La naissance d'un « monstre » pour la Conf’

Le rachat de Monsanto par Bayer va donner naissance à un « monstre » pour la Confédération paysanne, qui appelait le 15 septembre les autorités de la concurrence à « refuser » la création de ce « monopole prédateur ». « Le rachat de Monsanto par Bayer, c'est la prise de contrôle du tiers du marché des semences par une entreprise qui contrôle déjà 17 % du marché des pesticides (et atteindra 27 % avec Monsanto) », s'alarme le syndicat. La Confédération paysanne craint que les paysans n'aient à terme « plus d'autres choix que d'acheter les produits de ce nouveau monstre ». « Sous prétexte de soigner des plantes sélectionnées pour être dépendantes de leurs pesticides, ce groupe aura le champ libre pour la commercialisation de quantités de produits », s'inquiète le syndicat, qui craint pour le maintien de la « souveraineté alimentaire que cette transaction à 59 Mrd (d'euros, ndlr) met en danger ».

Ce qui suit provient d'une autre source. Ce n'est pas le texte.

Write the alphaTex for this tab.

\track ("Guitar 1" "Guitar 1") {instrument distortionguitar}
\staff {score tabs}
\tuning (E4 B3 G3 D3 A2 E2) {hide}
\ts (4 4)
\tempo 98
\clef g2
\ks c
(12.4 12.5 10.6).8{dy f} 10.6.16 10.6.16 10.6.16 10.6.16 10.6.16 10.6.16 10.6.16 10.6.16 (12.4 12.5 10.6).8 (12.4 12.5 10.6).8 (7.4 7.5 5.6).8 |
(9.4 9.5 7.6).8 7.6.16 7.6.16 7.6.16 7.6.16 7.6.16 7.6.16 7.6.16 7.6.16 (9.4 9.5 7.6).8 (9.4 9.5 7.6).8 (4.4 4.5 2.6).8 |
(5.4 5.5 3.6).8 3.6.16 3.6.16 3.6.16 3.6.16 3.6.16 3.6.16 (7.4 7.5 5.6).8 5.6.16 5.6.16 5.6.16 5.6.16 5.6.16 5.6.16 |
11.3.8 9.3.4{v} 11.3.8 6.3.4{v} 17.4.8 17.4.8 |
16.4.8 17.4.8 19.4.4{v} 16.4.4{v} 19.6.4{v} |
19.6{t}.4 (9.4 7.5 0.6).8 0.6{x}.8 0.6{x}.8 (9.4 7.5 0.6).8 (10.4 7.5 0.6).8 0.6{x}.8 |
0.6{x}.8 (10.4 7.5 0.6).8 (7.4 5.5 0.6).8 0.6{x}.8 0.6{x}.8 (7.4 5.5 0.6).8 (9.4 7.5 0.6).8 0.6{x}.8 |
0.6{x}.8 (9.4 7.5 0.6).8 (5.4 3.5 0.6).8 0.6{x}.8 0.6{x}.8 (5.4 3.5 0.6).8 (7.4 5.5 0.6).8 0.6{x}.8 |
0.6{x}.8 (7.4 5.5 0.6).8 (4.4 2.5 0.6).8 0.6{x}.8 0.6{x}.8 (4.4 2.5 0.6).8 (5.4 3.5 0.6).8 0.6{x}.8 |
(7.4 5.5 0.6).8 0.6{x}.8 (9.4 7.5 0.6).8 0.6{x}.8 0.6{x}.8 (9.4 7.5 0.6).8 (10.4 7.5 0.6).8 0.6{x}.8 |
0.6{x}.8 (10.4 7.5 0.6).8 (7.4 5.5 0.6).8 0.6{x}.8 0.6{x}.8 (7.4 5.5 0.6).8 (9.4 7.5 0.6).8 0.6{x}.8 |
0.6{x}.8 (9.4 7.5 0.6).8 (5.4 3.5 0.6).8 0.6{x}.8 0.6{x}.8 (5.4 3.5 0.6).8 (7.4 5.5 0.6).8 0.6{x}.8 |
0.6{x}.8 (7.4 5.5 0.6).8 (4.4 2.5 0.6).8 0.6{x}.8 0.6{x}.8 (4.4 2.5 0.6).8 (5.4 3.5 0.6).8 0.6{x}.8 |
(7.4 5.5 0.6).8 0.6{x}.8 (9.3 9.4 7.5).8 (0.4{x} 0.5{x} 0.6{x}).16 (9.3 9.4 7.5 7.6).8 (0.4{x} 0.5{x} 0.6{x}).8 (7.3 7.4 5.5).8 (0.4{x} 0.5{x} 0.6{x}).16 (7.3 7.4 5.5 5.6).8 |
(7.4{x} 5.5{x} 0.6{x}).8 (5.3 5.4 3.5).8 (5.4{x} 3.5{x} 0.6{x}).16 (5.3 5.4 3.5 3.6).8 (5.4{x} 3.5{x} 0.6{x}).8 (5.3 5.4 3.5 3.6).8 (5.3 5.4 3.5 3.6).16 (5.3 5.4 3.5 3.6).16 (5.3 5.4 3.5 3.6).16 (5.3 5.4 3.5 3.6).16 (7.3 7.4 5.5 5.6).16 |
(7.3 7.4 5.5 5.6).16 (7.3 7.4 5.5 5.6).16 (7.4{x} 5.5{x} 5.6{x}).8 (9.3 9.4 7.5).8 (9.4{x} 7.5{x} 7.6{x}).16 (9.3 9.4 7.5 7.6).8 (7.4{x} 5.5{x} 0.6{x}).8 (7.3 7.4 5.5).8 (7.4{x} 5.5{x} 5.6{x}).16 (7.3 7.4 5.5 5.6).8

L'UE va étudier les conséquences pour le marché

Bruxelles va étudier les conséquences pour le marché européen du rachat de Monsanto par Bayer afin de parer une situation de monopole, a indiqué le 15 septembre la commissaire Margrethe Vestager. « Ce qui est important pour nous est que les agriculteurs aient le choix après la fusion », a affirmé la commissaire européenne à la concurrence lors d'une conférence de presse à Paris. Bruxelles veut s'assurer que « les agriculteurs et les consommateurs aient le choix entre différentes sortes de semences, qu'ils ne soient pas coincés par un seul producteur et un seul genre de pesticides », a affirmé Mme Vestager, au lendemain de l'annonce du rachat par Bayer du fabricant controversé de phytos et semences OGM Monsanto. « C'est ce que nous allons étudier », a-t-elle expliqué, soulignant que « tout le monde devait se soucier de l'agriculture ». Le groupe allemand Bayer et l'américain Monsanto ont signé le 14 septembre un accord de fusion, qui doit donner naissance au leader mondial des semences et de la chimie, sous réserve du feu vert des autorités de la concurrence.